The group’s revenue from business to business operations rose 2%, with an underlying fall of 7%, for the period.
DMGT adds that for it is confident that it will meet market expectations for adjusted profits for the full year.
Andy Viner, head of media, at BDO Stoy Hayward says of the results: “Today’s trading update from DMGT is very respectable and in line with, indicating that their strategy of diversification of a balanced portfolio business to business media as well as consumer operations is working well.”
He pointed to positive signs such as circulation volumes stabilising and adds: ” DMGT now looks to be boosted by an improved advertising outlook for September, particularly from the property sector.”
Viner says: “Industry observers will also be keen to see more evidence of DMGT’s digital strategy at the full year results, which will be an important factor in the next few years as the newspaper industry continues to face structural decline.”
Revenues from DMGT’s consumer media operations for the 11 months were down 15% year-on-year year, with an underlying fall of 13%. The group says that the cost reduction target for A&N Media announced in May has been achieved and that the benefit of significantly lower costs will be reflected in the full year operating profit* outcome.
For Associated Newspapers, total underlying advertising revenues for the period fell by 16%, with underlying circulation revenues 2% lower. September has seen a better performance for total advertising revenues that in July and August, which were down by 21%. However, the publisher warns that “trading remains volatile from week to week with little visibility on future advertising performance”. It says circulation volumes have been more stable in recent months, aided by the success of the Daily Mail direct marketing campaign.
For Northcliffe Media, UK advertising revenues for the period were 31% lower than last year, with circulation revenues falling 7%. However, absolute weekly levels of advertising revenue have stabilised and year-on-year rates of decline are now showing improvements, with advertising revenues 26% lower in July and August, with a continuing improving trend in September, especially in property.

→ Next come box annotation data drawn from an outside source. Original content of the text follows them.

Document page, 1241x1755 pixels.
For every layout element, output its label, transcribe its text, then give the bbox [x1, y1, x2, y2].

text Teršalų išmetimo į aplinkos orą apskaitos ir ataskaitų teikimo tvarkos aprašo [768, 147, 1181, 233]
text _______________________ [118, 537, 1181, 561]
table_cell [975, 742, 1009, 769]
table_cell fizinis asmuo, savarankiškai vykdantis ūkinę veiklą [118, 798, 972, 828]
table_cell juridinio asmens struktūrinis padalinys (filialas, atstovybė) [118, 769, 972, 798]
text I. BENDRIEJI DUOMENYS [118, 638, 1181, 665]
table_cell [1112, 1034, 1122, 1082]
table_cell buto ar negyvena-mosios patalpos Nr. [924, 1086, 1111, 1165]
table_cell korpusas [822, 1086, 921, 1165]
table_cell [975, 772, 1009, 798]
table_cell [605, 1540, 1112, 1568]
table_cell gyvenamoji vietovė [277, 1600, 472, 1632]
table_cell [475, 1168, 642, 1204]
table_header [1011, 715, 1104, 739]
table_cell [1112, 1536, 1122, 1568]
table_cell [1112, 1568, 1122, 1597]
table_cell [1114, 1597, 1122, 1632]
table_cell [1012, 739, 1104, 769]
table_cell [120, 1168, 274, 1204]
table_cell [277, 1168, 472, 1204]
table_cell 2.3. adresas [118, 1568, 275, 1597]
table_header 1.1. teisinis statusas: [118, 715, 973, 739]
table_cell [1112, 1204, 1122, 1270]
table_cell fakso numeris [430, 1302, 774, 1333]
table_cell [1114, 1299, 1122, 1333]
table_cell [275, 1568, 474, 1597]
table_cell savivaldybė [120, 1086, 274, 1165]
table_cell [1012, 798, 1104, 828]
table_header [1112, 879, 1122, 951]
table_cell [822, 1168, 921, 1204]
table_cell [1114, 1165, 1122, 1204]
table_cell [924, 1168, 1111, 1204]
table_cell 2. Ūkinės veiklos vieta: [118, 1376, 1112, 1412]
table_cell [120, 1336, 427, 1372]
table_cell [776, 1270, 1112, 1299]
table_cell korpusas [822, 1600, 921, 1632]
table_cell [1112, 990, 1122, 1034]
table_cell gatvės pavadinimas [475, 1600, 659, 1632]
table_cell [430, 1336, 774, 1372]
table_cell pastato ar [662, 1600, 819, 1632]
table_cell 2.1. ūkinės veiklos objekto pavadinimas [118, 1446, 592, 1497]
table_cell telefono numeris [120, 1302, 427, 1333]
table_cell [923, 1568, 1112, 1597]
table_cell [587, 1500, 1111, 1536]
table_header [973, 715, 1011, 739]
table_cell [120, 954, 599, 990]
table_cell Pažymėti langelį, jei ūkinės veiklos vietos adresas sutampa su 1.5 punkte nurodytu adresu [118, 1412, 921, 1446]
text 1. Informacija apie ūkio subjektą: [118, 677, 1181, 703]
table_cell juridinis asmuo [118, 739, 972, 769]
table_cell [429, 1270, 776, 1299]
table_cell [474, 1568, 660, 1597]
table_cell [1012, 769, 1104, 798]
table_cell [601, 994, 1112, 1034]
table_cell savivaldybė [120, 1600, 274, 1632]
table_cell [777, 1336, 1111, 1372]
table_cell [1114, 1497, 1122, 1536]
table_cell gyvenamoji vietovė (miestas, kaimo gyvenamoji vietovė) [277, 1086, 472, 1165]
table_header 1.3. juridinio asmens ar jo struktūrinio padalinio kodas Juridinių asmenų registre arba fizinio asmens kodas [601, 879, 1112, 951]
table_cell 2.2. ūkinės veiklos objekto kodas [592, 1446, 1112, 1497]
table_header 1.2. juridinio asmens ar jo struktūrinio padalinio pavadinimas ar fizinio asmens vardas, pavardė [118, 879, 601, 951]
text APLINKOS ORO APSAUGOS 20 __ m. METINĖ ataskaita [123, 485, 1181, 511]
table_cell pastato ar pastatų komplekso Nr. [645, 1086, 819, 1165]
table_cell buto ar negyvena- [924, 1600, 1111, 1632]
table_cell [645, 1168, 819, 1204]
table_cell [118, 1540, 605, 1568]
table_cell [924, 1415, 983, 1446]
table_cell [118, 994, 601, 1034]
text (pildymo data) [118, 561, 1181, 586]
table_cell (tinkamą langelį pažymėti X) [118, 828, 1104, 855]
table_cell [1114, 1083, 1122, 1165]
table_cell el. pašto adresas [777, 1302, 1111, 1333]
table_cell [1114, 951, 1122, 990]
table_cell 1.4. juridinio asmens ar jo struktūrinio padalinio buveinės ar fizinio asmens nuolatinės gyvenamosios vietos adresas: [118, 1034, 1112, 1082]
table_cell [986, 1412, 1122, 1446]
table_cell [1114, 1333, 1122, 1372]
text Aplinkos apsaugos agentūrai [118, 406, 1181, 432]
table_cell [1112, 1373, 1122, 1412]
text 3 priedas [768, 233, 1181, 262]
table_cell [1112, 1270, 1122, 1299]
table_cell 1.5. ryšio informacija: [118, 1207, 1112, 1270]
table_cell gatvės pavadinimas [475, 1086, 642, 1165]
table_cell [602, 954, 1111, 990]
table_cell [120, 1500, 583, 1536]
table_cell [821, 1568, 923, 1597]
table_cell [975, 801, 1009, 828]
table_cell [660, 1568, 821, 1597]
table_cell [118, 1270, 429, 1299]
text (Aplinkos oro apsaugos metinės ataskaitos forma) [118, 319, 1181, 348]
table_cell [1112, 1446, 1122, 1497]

The company said that at Euromoney, the year-on-year declines in advertising, sponsorship and delegate revenues have continued at similar rates to those experienced since the second quarter. The rate of growth in subscription revenues has also continued to decline due to customer cuts in headcount and information buying. It adds that Euromoney’s focus on tight cost control and maintaining product margins continues to drive strong bottom line performance despite the fall in revenues, and trading in the key month of September has held up well.